No Proof of ‘Imminent’ Threat
In their comments to NYT, officials confirmed that there was ‘no single definitive piece of intelligence’ regarding Soleimani’s alleged plans to target America and American interests in Iraq. Instead, CIA officers claimed that Soleimani was planning to target US embassies and bases in Lebanon, Yemen and Iraq using proxy forces. Officials also admitted there was no information that the threat was “imminent,” nor information on the possible number of casualties. This contradicts sentiments expressed by Secretary of State Mike Pompeo, who told reporters shortly after Soleimani’s killing that the Iranian commander posted an “imminent” threat to the US and its allies.

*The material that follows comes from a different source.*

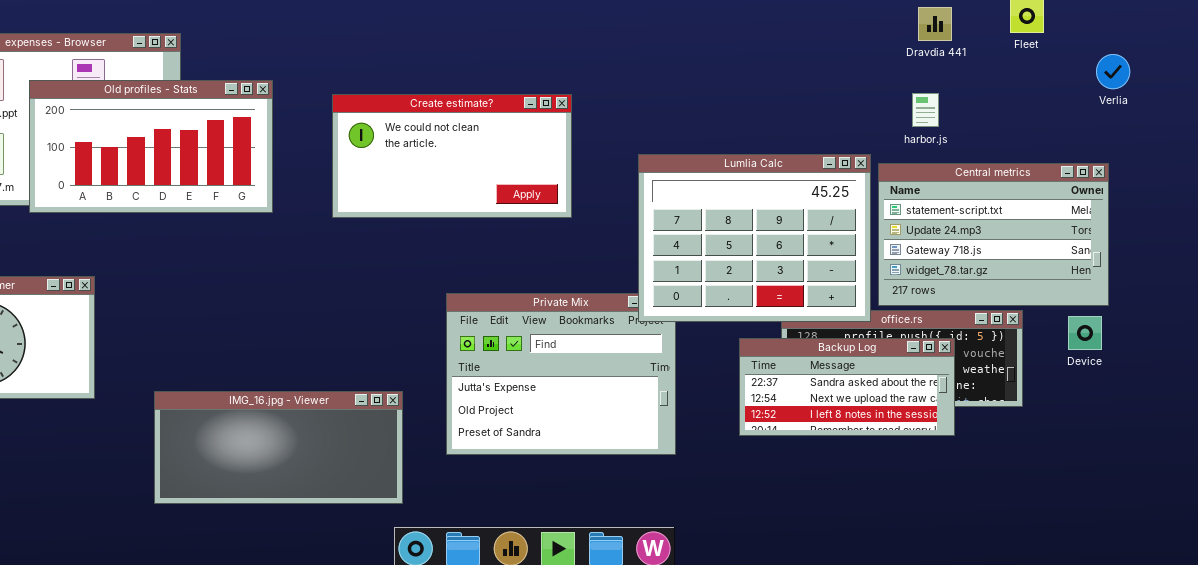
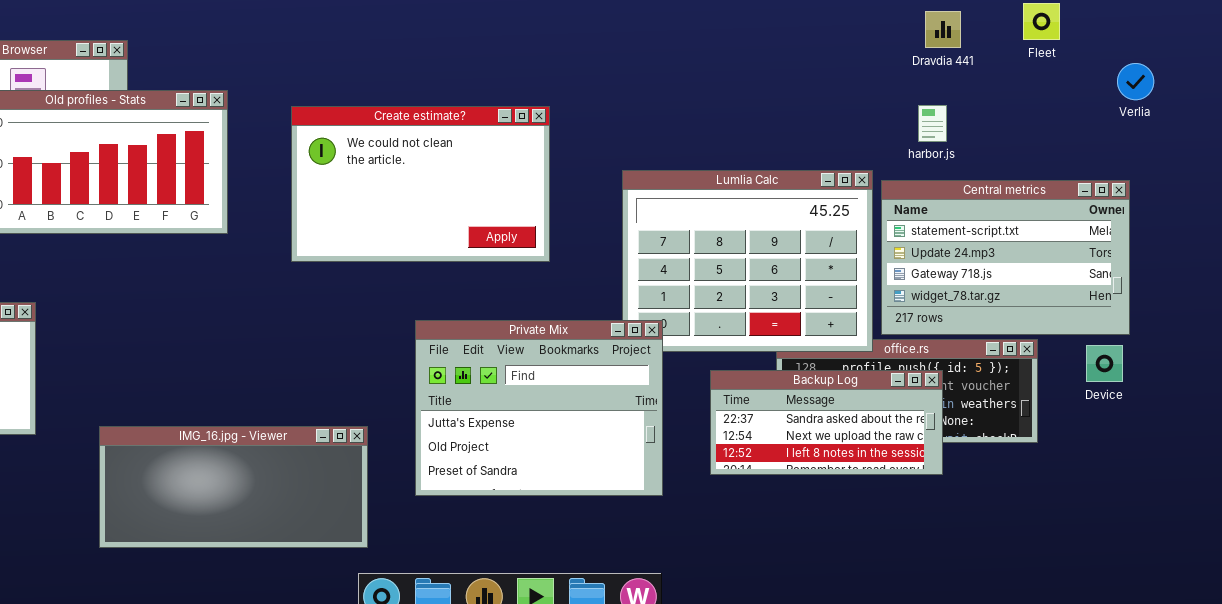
Create estimate?: [332,94,572,218] -> [291,106,550,262], resized
Private Mix: [446,293,676,455] -> [415,320,663,496], raised
Backup Log: [739,338,955,436] -> [710,370,943,475], moved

According to the officials, CIA director Gina Haspel actively supported the push to kill Soleimani, assuring that Iran’s response to the assassination would be measured and ineffective. Pentagon officials proved to be the most apprehensive, expressing ‘shock’ over Trump’s choice to select the most ‘extreme option’ in response to Iran’s alleged malign activities in Iraq.
After Soleimani’s death, Iraqi caretaker Prime Minister Adel Abdul Mahdi revealed to Iraqi lawmakers that Soleimani had been in Iraq on a peace mission brokered by Baghdad meant to reduce tensions between Iran and Saudi Arabia. Mahdi said that Trump had thanked him personally for Baghdad’s peacemaking effort, giving Soleimani the impression that he would be safe in Iraq, all the while planning the Iranian commander’s killing.
Soleimani, 62, was killed on the morning of Friday, January 3 after the convoy he and a senior Iraqi Shia militia leader were traveling in was attacked by a US Reaper Drone at Baghdad International Airport. Soleimani’s Quds Force, an elite military formation responsible for Iran’s extraterritorial operations, has been involved in multiple anti-terrorist operations in the region over the years, targeting al-Qaeda* in Afghanistan and Syria, and participating in Syrian and Iraqi operations to defeat the Daesh (ISIS)* ‘caliphate’ between 2014-2017.
* Terrorist organisations outlawed in Russia and many other countries.